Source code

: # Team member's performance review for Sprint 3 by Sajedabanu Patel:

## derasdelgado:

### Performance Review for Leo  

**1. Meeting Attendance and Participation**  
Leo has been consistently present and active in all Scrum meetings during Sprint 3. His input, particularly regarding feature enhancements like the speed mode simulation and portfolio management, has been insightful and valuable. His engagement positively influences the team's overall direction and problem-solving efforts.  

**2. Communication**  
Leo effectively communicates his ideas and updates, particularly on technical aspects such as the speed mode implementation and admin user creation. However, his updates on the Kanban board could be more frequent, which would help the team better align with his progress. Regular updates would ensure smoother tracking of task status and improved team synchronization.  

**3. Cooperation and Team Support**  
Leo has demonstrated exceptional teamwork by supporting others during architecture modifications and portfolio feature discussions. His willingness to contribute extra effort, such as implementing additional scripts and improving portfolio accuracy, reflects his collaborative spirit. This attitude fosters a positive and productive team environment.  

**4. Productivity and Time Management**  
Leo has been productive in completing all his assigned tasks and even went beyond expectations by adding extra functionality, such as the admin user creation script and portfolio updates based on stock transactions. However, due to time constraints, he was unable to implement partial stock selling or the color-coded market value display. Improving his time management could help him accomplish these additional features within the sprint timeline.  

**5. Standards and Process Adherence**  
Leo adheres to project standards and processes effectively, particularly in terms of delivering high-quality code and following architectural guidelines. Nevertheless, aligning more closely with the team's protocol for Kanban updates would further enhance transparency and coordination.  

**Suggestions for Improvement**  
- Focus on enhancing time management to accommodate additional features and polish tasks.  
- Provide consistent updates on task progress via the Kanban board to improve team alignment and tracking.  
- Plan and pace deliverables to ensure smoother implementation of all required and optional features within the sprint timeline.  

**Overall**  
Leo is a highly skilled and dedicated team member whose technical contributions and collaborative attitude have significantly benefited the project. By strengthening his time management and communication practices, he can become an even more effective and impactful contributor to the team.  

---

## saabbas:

※

Your objective:
Without omitting anything, output the data verbatim.

Answer space:
Source code

: # Team member's performance review for Sprint 3 by Sajedabanu Patel:

## derasdelgado:

### Performance Review for Leo  

**1. Meeting Attendance and Participation**  
Leo has been consistently present and active in all Scrum meetings during Sprint 3. His input, particularly regarding feature enhancements like the speed mode simulation and portfolio management, has been insightful and valuable. His engagement positively influences the team's overall direction and problem-solving efforts.  

**2. Communication**  
Leo effectively communicates his ideas and updates, particularly on technical aspects such as the speed mode implementation and admin user creation. However, his updates on the Kanban board could be more frequent, which would help the team better align with his progress. Regular updates would ensure smoother tracking of task status and improved team synchronization.  

**3. Cooperation and Team Support**  
Leo has demonstrated exceptional teamwork by supporting others during architecture modifications and portfolio feature discussions. His willingness to contribute extra effort, such as implementing additional scripts and improving portfolio accuracy, reflects his collaborative spirit. This attitude fosters a positive and productive team environment.  

**4. Productivity and Time Management**  
Leo has been productive in completing all his assigned tasks and even went beyond expectations by adding extra functionality, such as the admin user creation script and portfolio updates based on stock transactions. However, due to time constraints, he was unable to implement partial stock selling or the color-coded market value display. Improving his time management could help him accomplish these additional features within the sprint timeline.  

**5. Standards and Process Adherence**  
Leo adheres to project standards and processes effectively, particularly in terms of delivering high-quality code and following architectural guidelines. Nevertheless, aligning more closely with the team's protocol for Kanban updates would further enhance transparency and coordination.  

**Suggestions for Improvement**  
- Focus on enhancing time management to accommodate additional features and polish tasks.  
- Provide consistent updates on task progress via the Kanban board to improve team alignment and tracking.  
- Plan and pace deliverables to ensure smoother implementation of all required and optional features within the sprint timeline.  

**Overall**  
Leo is a highly skilled and dedicated team member whose technical contributions and collaborative attitude have significantly benefited the project. By strengthening his time management and communication practices, he can become an even more effective and impactful contributor to the team.  

---

## saabbas:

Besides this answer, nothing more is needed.